[95] “And gentle dulness ever loves a joke.”—Dunciad.
[96] “The Maclise Portrait Gallery,” 1883, p. 195.
CHAPTER X.
ROBERT SEYMOUR.
Decidedly next in order of merit to George Cruikshank, amongst his own contemporaries, if we except only Theodore Lane, comes Robert Seymour. With a style and manner peculiar to himself, and a power of invention and realization which amounted almost to genius, Seymour was superior in every respect to Robert Cruikshank, with whom we find him not unfrequently associated in comic design. This style and manner were clearly founded on those of George Cruikshank; and when he selected (as he not unfrequently did) subjects which had been treated by the latter, the work of this most able draughtsman will bear even favourable comparison with that of the great original whom he chose as his master. That he drew his inspiration from and sought even to emulate Cruikshank, is shown by the fact that to some of his earlier caricatures he affixed the name of “Shortshanks,” a practice which he discontinued on receiving a remonstrance from the irritable George.

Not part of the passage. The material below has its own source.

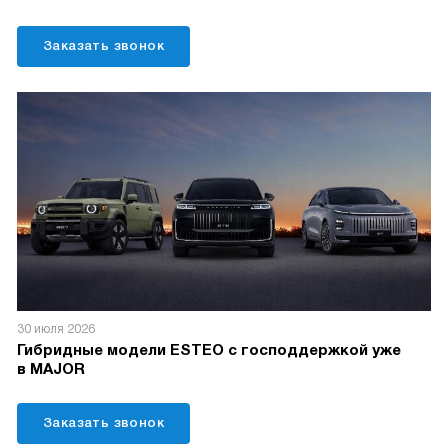
Заказать звонок
30 июля 2026
Гибридные модели ESTEO с господдержкой уже
в MAJOR
Заказать звонок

Robert Seymour was born in 1798. Henry Seymour, his father, a gentleman of good family in Somersetshire, meeting with misfortune, removed to London, and apprenticed him to Mr. Vaughan, a pattern designer of Duke Street, Smithfield. This Vaughan seems to deserve a passing notice here by reason of the fact that his father is said to have received proposals for partnership from the father of the late Sir Robert Peel, which were rejected, on the ground that the fortunes of the Peel family were not then considered particularly flourishing. How far this statement may be correct we know not. Assuming it to be true, the fortunes of the Peel family afterwards took a turn which probably frequently gave Vaughan père (if he lived to ruminate thereon) some serious cause for reflection as well as of repentance.
Like Hogarth, with whom this artist, like all other comic designers, has been frequently and improperly compared, young Robert Seymour declined to waste his abilities as a mere mechanical draughtsman, and used his technical education as a means of cultivating the artistic gifts with which nature and inclination had endowed him. He seems at first to have selected a walk in art which required for its ultimate success a larger amount of application and patience than he could well spare for the purpose. Shortly after the expiration of his indentures, he started as a painter in oils, and executed several pictures, one of which (a Biblical subject) included, it is said, no less than one hundred figures, whilst a no less ambitious subject than Tasso’s “Jerusalem Delivered” was deemed of sufficient merit to be exhibited on the walls of the Royal Academy. Other pictorial subjects were taken from “Don Quixote,” “Waverley,” “The Tempest,” etc., besides which he executed numerous portraits and miniatures. These efforts, however, do not appear to have been sufficiently remunerative to encourage him to continue them, and after a time he resigned them to follow a branch of art more congenial, perhaps, to his abilities, and thenceforth very rapidly acquired fame as a social satirist and caricaturist.
The coloured caricatures of Robert Seymour, besides being comparatively scarce and little known, seem hardly to call for any particular description; the titles of some of them will be found mentioned in our Appendix. One which has survived, and with which the public are probably most familiar, is one of the worst of the series. It is entitled, Going it by Steam, is signed “Short Shanks,” and was published by King. Among rarer and better ones may be named two very excellent specimens, without date, published by Creed, of Chancery Lane, labelled respectively, A Musical Genius (a butcher boy playing on the Pandean pipes and accompanying himself with marrow bone and cleaver), and A Man of Taste and Feeling (a tramp caught in a trap while helping himself in a butler’s pantry). Among the best of his coloured political caricatures, we may mention, Greece and her Rough Lovers (i.e. Russia and Turkey), published by Maclean, in 1828. Lithography afforded greater facilities of execution than the old process, and much of Seymour’s work in political as well as social satire was executed by himself on stone.